> _Prompt_: Go through the entries below and pick out every line with "font".

> _Record set_:
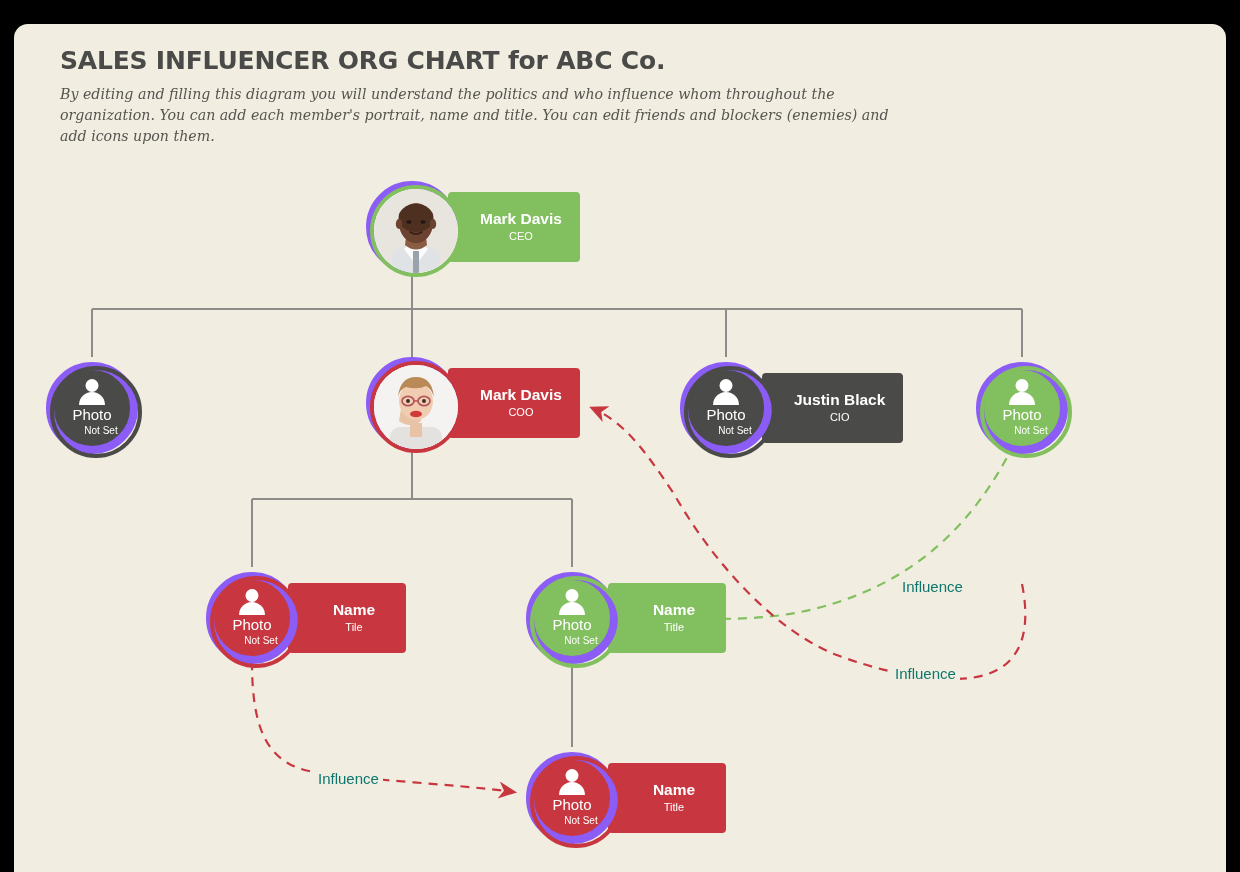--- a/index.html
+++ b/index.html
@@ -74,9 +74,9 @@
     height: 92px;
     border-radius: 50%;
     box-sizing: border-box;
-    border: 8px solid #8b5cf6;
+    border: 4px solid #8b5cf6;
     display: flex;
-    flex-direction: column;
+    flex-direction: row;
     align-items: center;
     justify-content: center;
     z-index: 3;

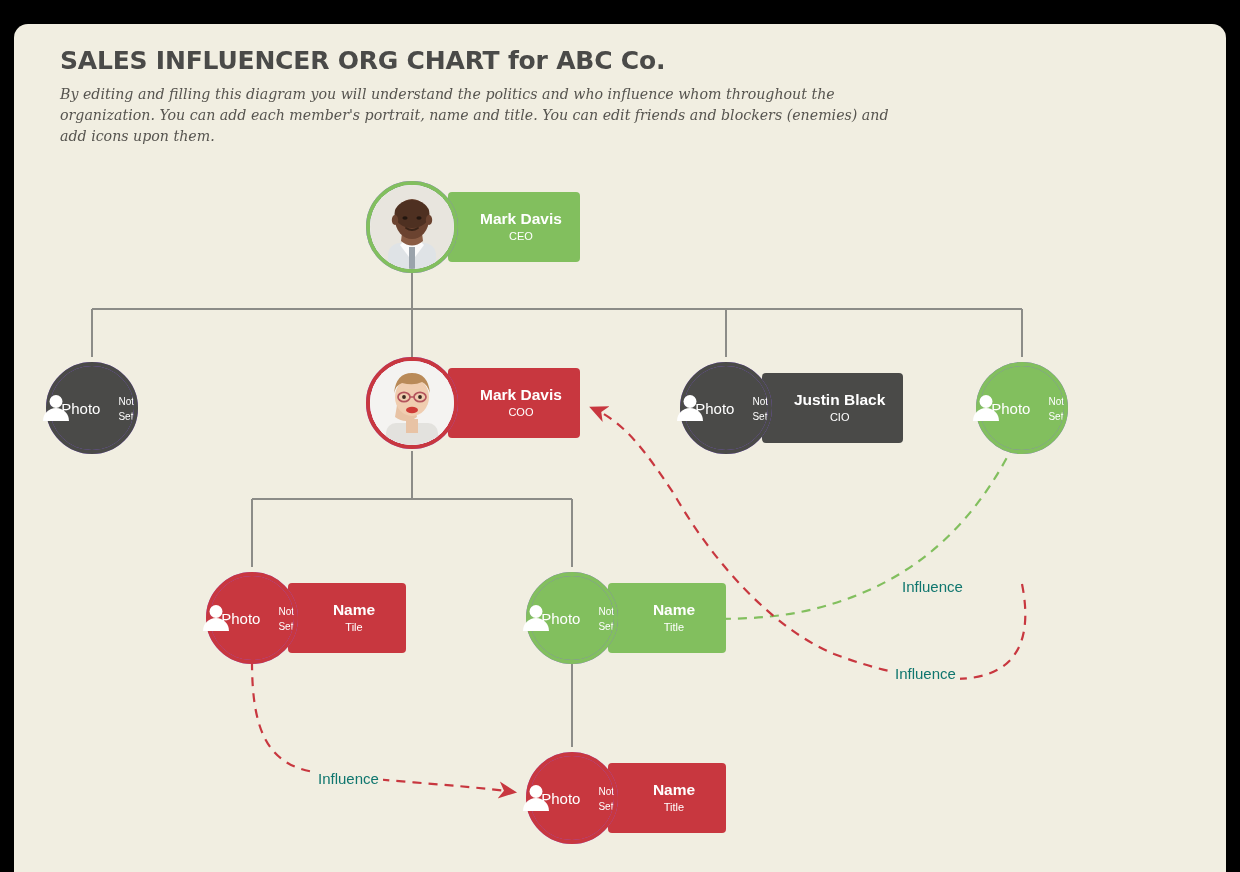--- a/index.html
+++ b/index.html
@@ -179,8 +179,8 @@
 
   .infl-label {
     position: absolute;
-    font-size: 15px;
-    color: #0f766e;
+    font-size: 11px;
+    color: #a21caf;
     background: #f1eee1;
     padding: 0 4px;
     white-space: nowrap;

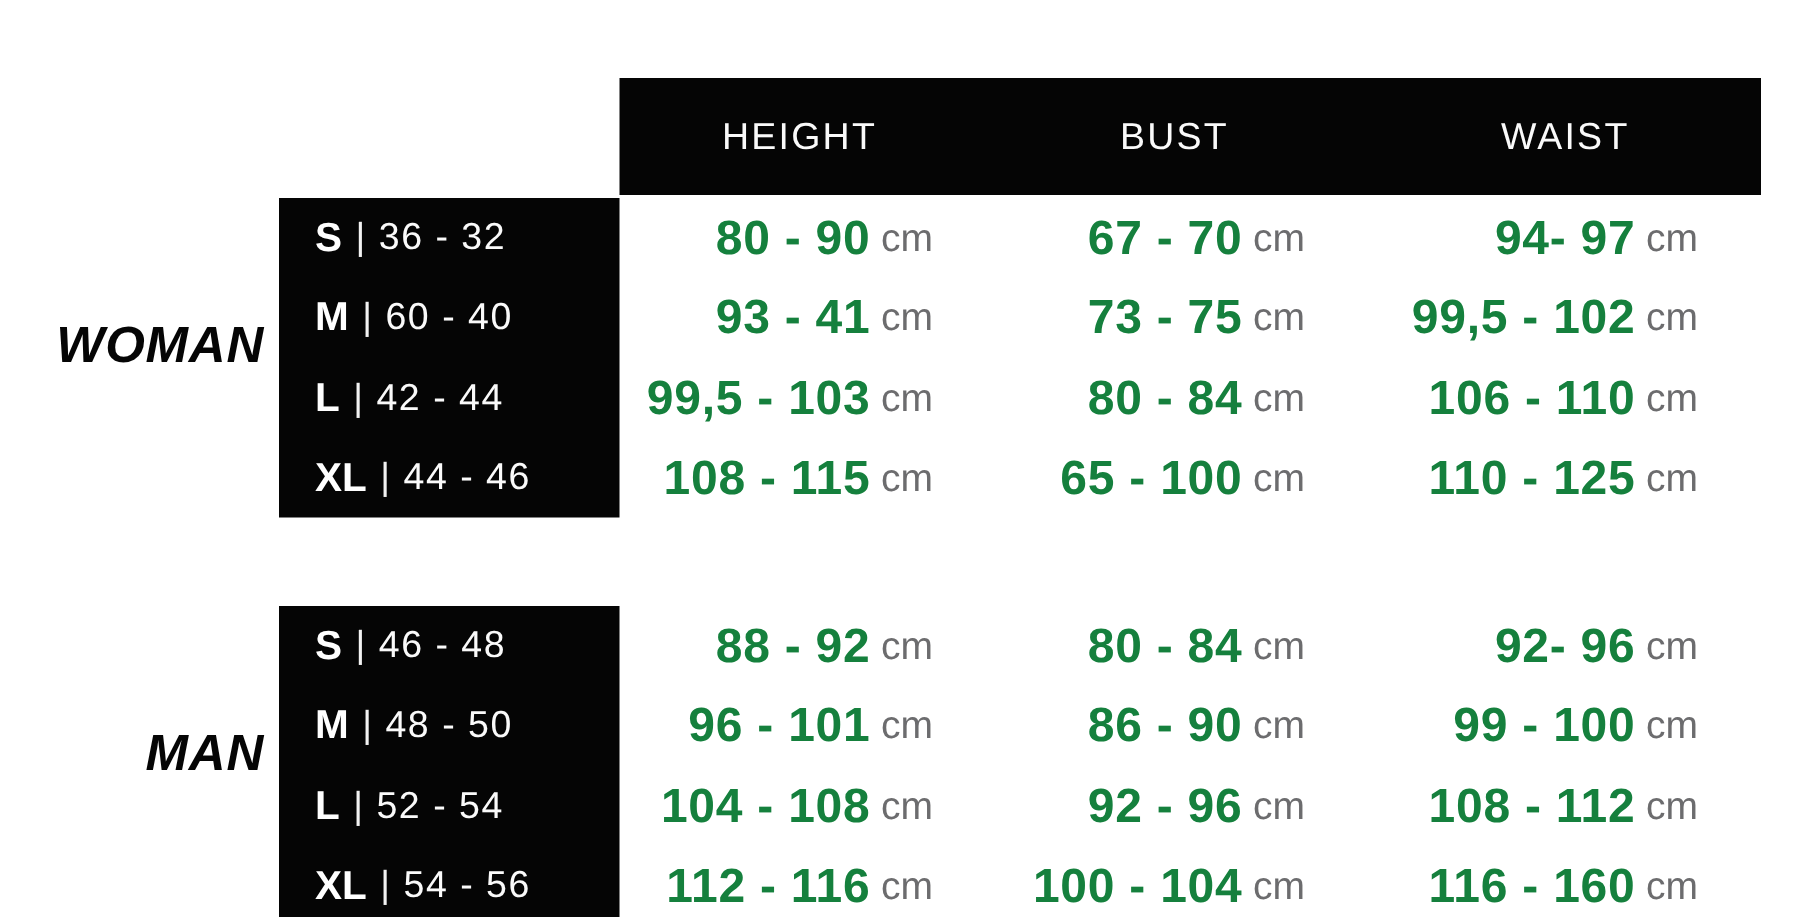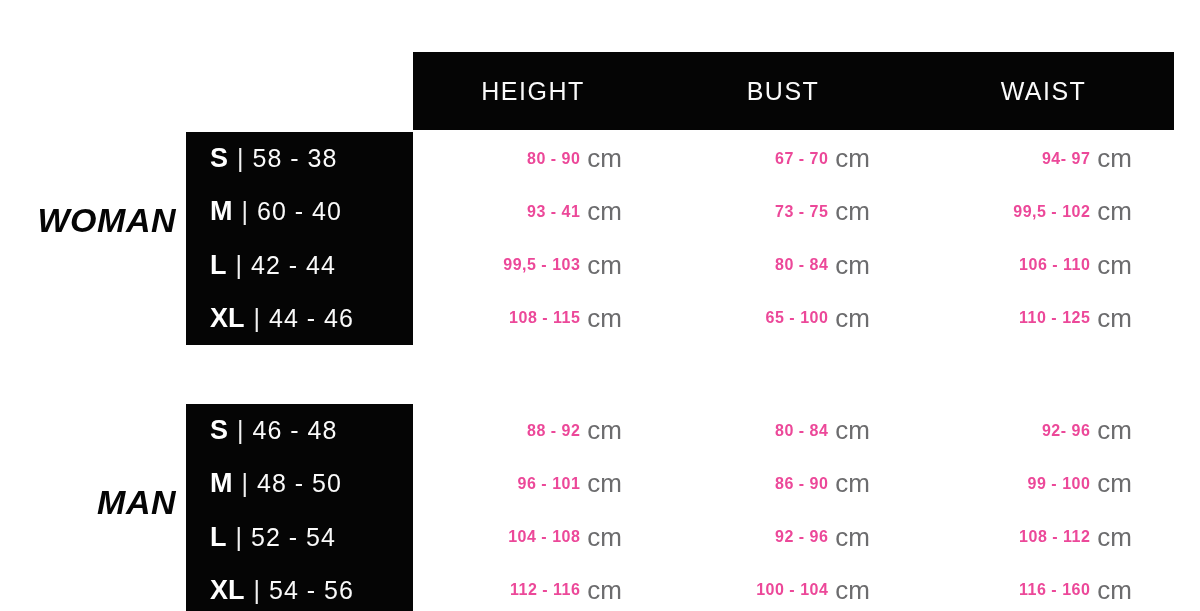--- a/index.html
+++ b/index.html
@@ -82,7 +82,7 @@
     <div class="size-row">
       <span class="size-letter">S</span>
       <span class="size-sep">|</span>
-      <span class="size-range">58 - 38</span>
+      <span class="size-range">36 - 32</span>
     </div>
     <div class="size-row">
       <span class="size-letter">M</span>

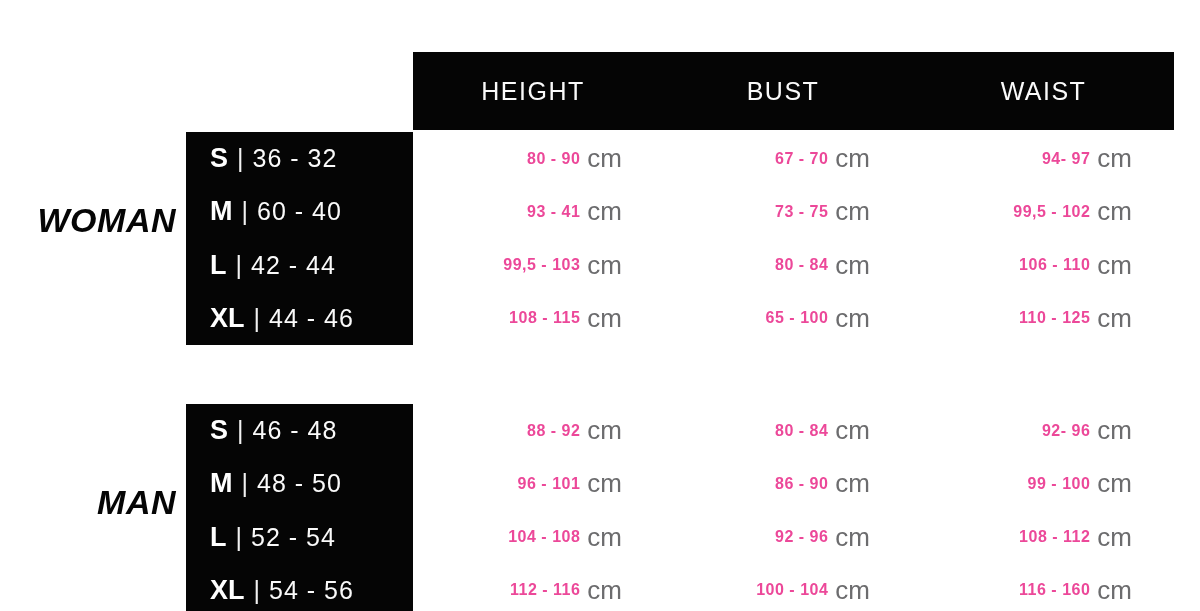--- a/index.html
+++ b/index.html
@@ -62,7 +62,7 @@
   .cell:nth-child(3n+1){padding-right:31px;}
   .cell:nth-child(3n+2){padding-right:43px;}
   .cell:nth-child(3n){padding-right:42px;}
-  .val{font-size:16px;font-weight:700;color:#ec4899;letter-spacing:0.5px;}
+  .val{font-size:32px;font-weight:700;color:#15803d;letter-spacing:0.5px;}
   .unit{font-size:26px;font-weight:400;color:#6c6c6e;margin-left:7px;}
 </style>
 </head>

> _Answer to this exercise_:
-    font-size: 15px;
+    font-size: 11px;
-  .val{font-size:16px;font-weight:700;color:#ec4899;letter-spacing:0.5px;}
+  .val{font-size:32px;font-weight:700;color:#15803d;letter-spacing:0.5px;}
   .unit{font-size:26px;font-weight:400;color:#6c6c6e;margin-left:7px;}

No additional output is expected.